Thank you for this post.

SearchHomesKansasCity.com

(09/18/06 01:46PM) — Ann Burns, CRP

Great list Maureen.  I also think it's important to point out to seller's that newspaper advertising, at least in our market, does not sell houses.  They need to be aware that a strong internet presence is more important than the number of newspaper ads their home will appear in.  I also think it is a great way to set yourself apart from other agents....this list of questions alone would probably eliminate 1/2 of your competition.

Fabulous list Maureen....

I chuckled at this one re: Will they be updated if the seasons change?

We'd better hope it doesn't take that long to sell it or there's something wrong.... :)

Ahhh, Fran, in my market we have some price points where there is enough inventory today to take care of 4 YEARS of sales.  A season change is all but inevitable if you are a home seller in MI.

Maureen,

Have you ever heard the expression "when you need something done ask a busy person" (sorry to play devils advocate)

We too are getting the 10 minute lead routing system.
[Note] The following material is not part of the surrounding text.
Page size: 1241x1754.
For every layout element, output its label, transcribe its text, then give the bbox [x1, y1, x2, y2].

It is very controversial. If a seller hires an agent to list their property I think that seller has confidence in their agent and should feel comfortable that the agent will answer phone calls and emails in a timely fashion. Is it really better for the buyer and the seller to get the agent who has been in the business for 3 days who answers the call in 10 minutes vs the experienced great knowlegeable agent who might take 15/ 20 minutes to answer the call because they are busy showing a property. Doesn't the 2nd agent have to call the 1st agent to get info and or make an appointment in order to answer the buyers questions.

Agents work on a straight commission why wouldn't any good one return calls? I think most agents are adult professionals that should be trusted to use their own discretion about answering calls. It's not Life or Death.
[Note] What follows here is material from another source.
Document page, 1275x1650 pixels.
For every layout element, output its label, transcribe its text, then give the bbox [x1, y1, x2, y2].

Mitchell, we are new to leadrouter, and I can't say that I don't agree with you.  The controversy has not really arisen yet here, but I am sure it will. 

(09/20/06 09:15AM) — Toby Boyce, MBA, Delaware Ohio

Mitchell - While I would agree that you'd think people would respond to phone calls. The last six floor-leads and the possible listing I'm negotiating have started "I've called 'x' Realtors and none of them have returned my call..."

So while it would seem elementary that people would return calls. My thought is that in the seller's market -- many got lazy and haven't retrained themselves yet. But, I could be wrong.

(09/21/06 08:44PM) — Geno D'Angelo

I am about 32 years younger than the next youngest agent in our office. Every so often I notice the other agent miss some new great technological marvel (i.e. Blogging) and lick my lips with joy because one day the father time of real estate is going to show his ugly head and pull them into the black lagoon of out dated and I alone will have Northern Michigan dominance.

Geno, You are so right.When I had an agent that just started say to me that Top Producer was a waste of money and all she used was a notebook. I just smiled and laughed to myself(and will keep laughing all the way to the bank).